The Supreme Court will decide the fate of Obamacare subsides and with them the fate of the law itself. Today the Court agreed to hear a case which will determine whether states without their own state-based insurance exchanges can grant subsidies to buyers.
The Court will hear an appeal to a 4th Circuit decision, King v. Burwell. In that decision, the Court ruled against the plaintiffs and in favor of the government. The case was appealed to the Supreme Court by the plaintiffs in July. A decision in the case should be issued by next July.
The underlying issue in the case is federal subsidies for people buying insurance on an exchange. According to the wording of the law, these subsidies are only available in states that set up a state-based exchange. Plaintiffs argue that states that use the federal exchange (that’s 36 states) may not disburse federal subsidies.
The Obama administration was aware of the tight language in the law but chose to circumvent it by issuing a ruling through the IRS. The IRS ruling essentially says that the federal exchange will be deemed equivalent to a state-exchange for the purpose of granting subsidies. Plaintiffs in the case say that is overstepping, that the IRS can not fix legislation drafted by Congress if that language is clear. The government position is that the law is ambiguous and therefore the IRS is acting within its scope to clarify it.
This summer two separate Circuit Courts issued contradictory rulings on the same day. In King v Burwell, the 4th Circuit Court ruled in favor of the government’s position. In Halbig, the D.C. Circuit ruled in favor of the plaintiffs. This seemed to set up the kind of Circuit Court split that often precedes the Supreme Court stepping in.
But there was a wrinkle in the case which observers expected to remove the split. The D.C. ruling had been made by a 3-judge panel, not by the full D.C. Circuit. That meant the Court had the option to vacate the previous order and issue a new ruling. And since the D.C. Circuit had been stacked with liberal judges (thanks to Sen. Reid’s use of the “nuclear option”), most observers expected the initial ruling would be overturned. The D.C. Circuit did, as expected, vacate the prior ruling and announce that it would re-hear the case en banc; however, today’s move by the Supreme Court means their decision will be moot.

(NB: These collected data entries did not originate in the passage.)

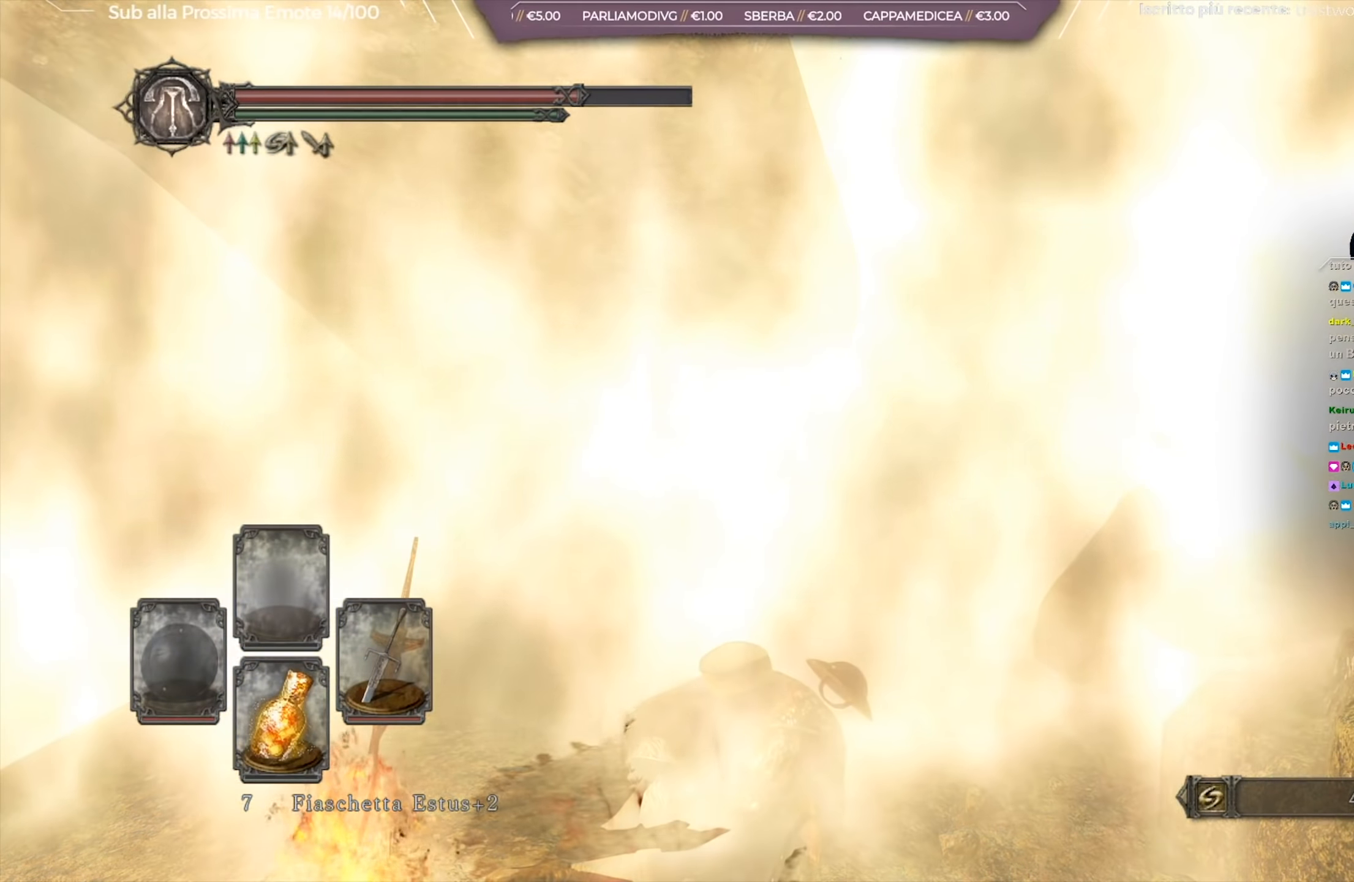
{"buttons": [], "left_stick": "up-right", "right_stick": "center", "events": []}
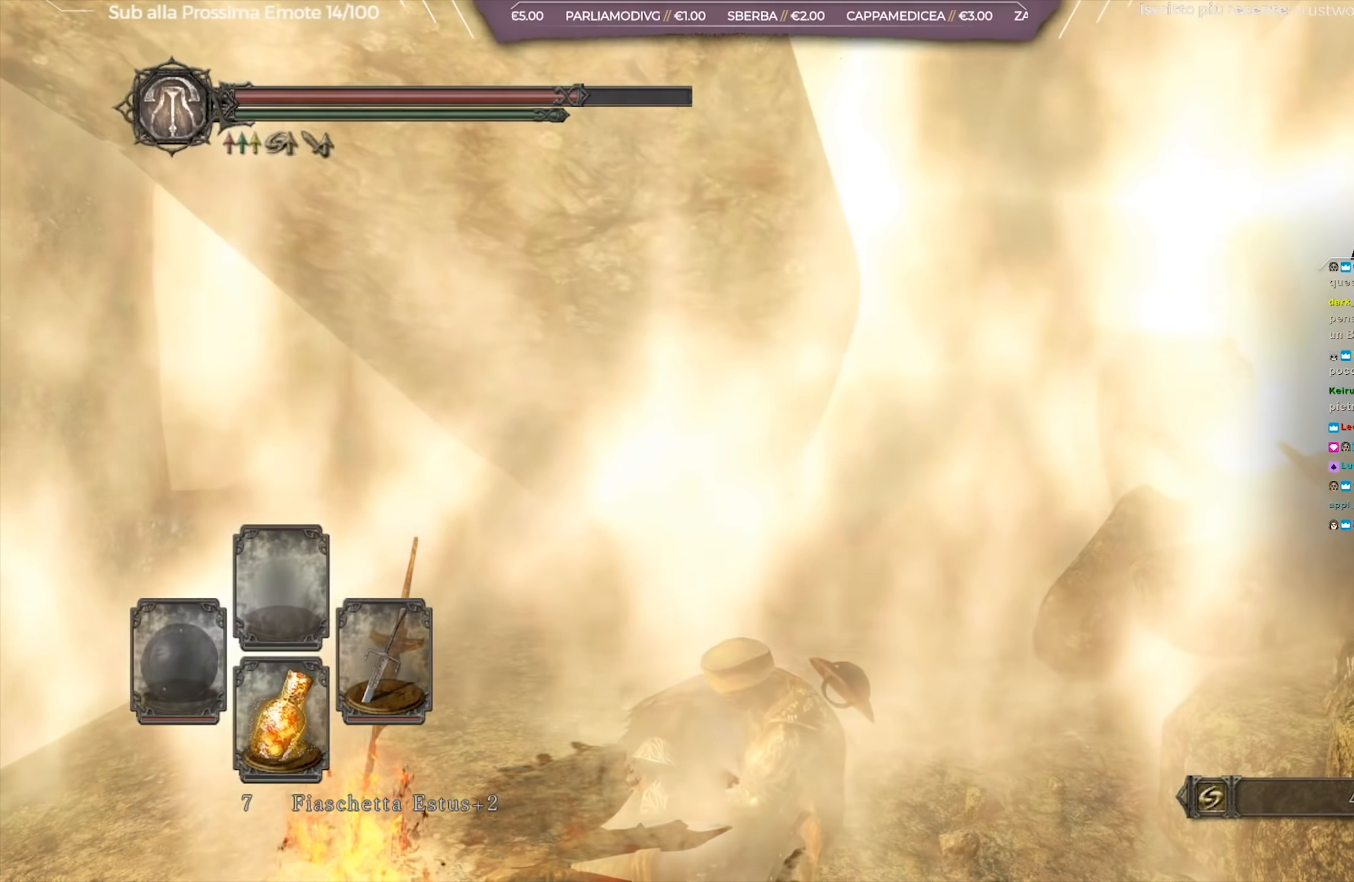
{"buttons": [], "left_stick": "up-right", "right_stick": "center", "events": []}
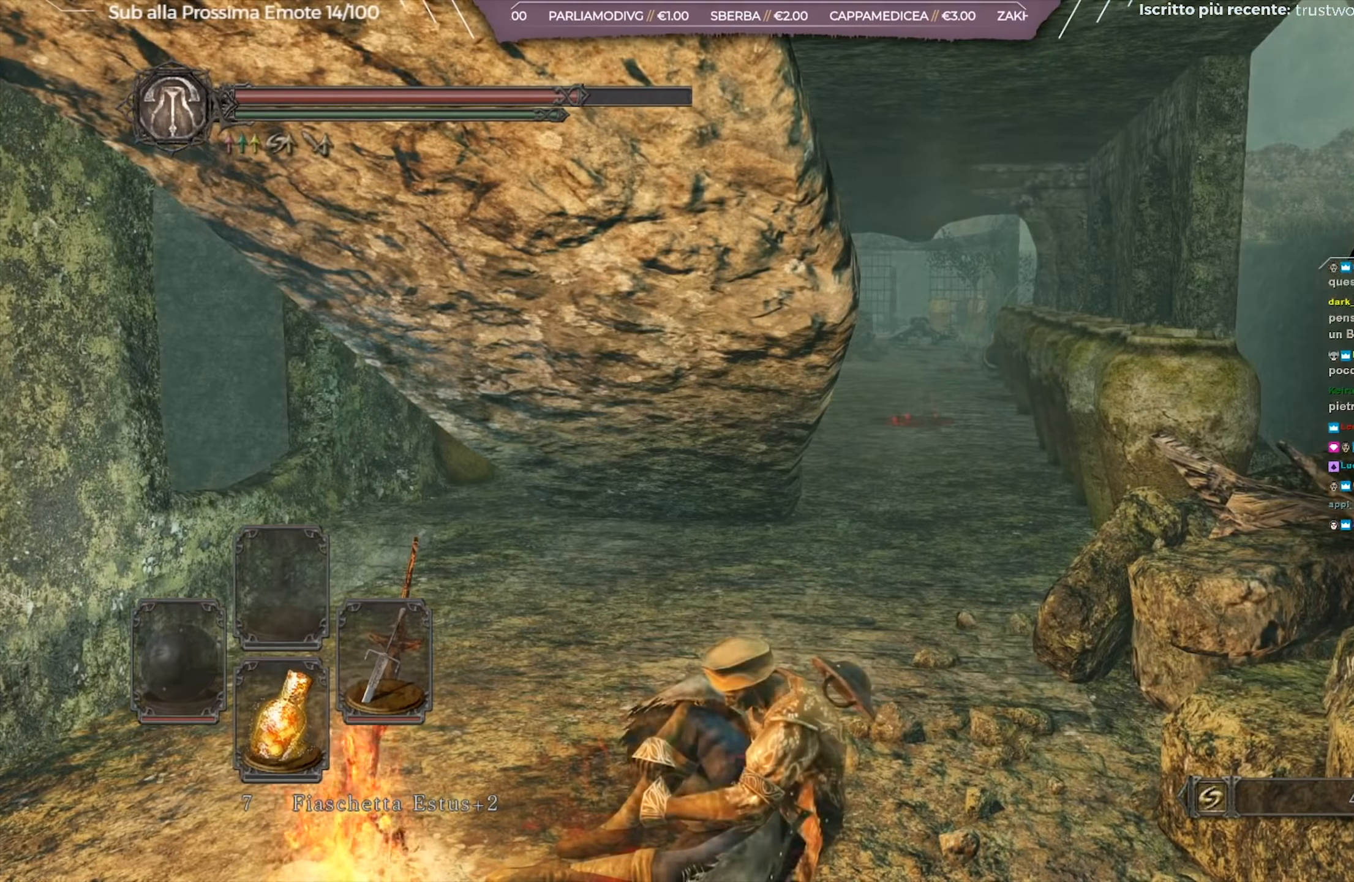
{"buttons": ["B"], "left_stick": "up-right", "right_stick": "center", "events": [[234, "B", "down"]]}
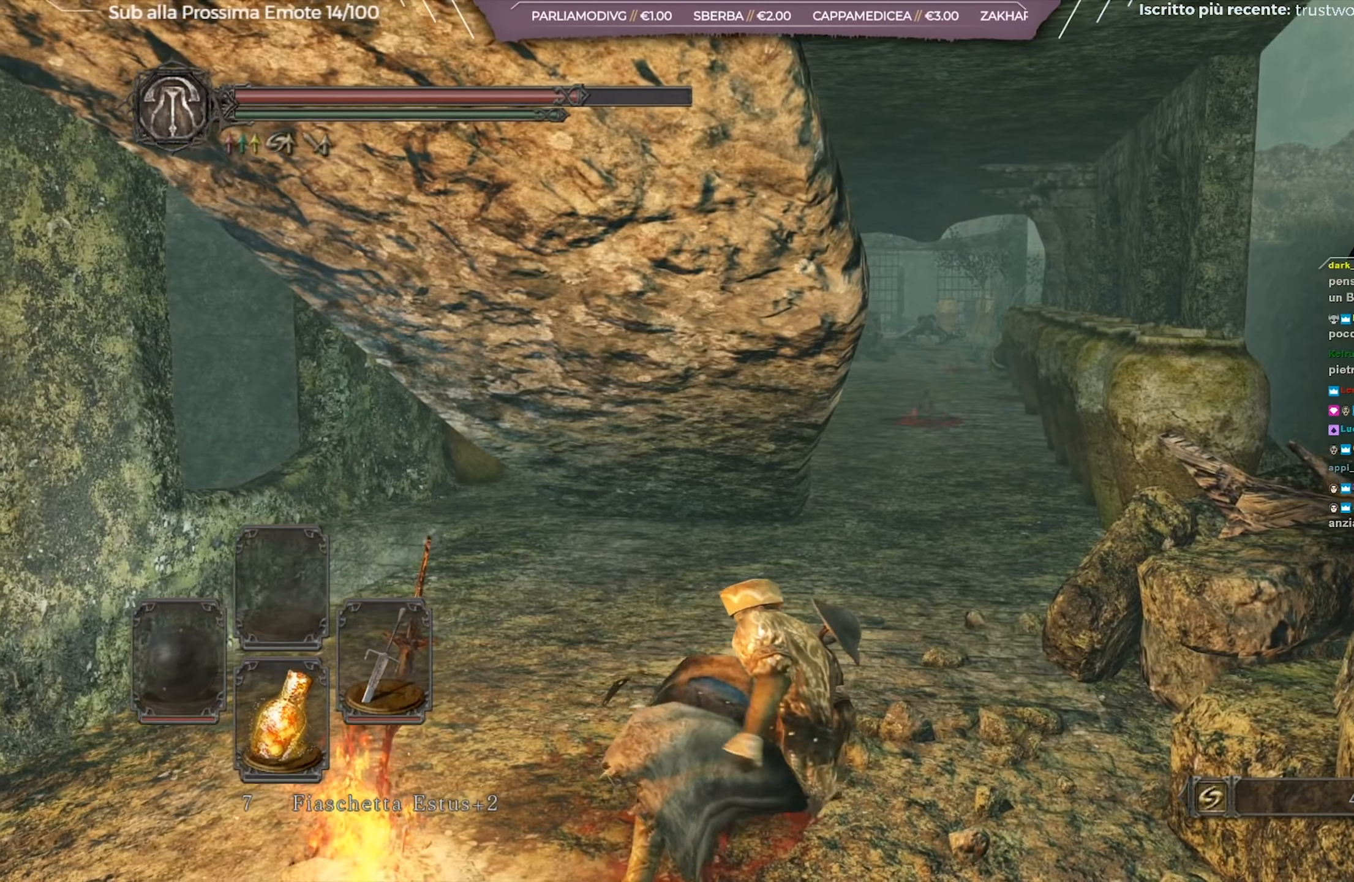
{"buttons": ["B"], "left_stick": "up-right", "right_stick": "center", "events": []}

If the Supreme Court were to rule in favor of plaintiffs, subsidies would be cut off to people buying insurance in most states making them pay the full cost for their plans. Since most people using the exchanges thus far receive subsidies and since the subsidies are often a significant percentage of the monthly premium, chances are many or most would drop their Obamacare coverage. Additionally, other aspects of the law, including the individual mandate are tied to subsidies. Without the mandate there would be no incentive, no stick, forcing people into the program.
The Court put off a decision on the case just last week but some observers said that move actually meant they were more likely to take the case this week.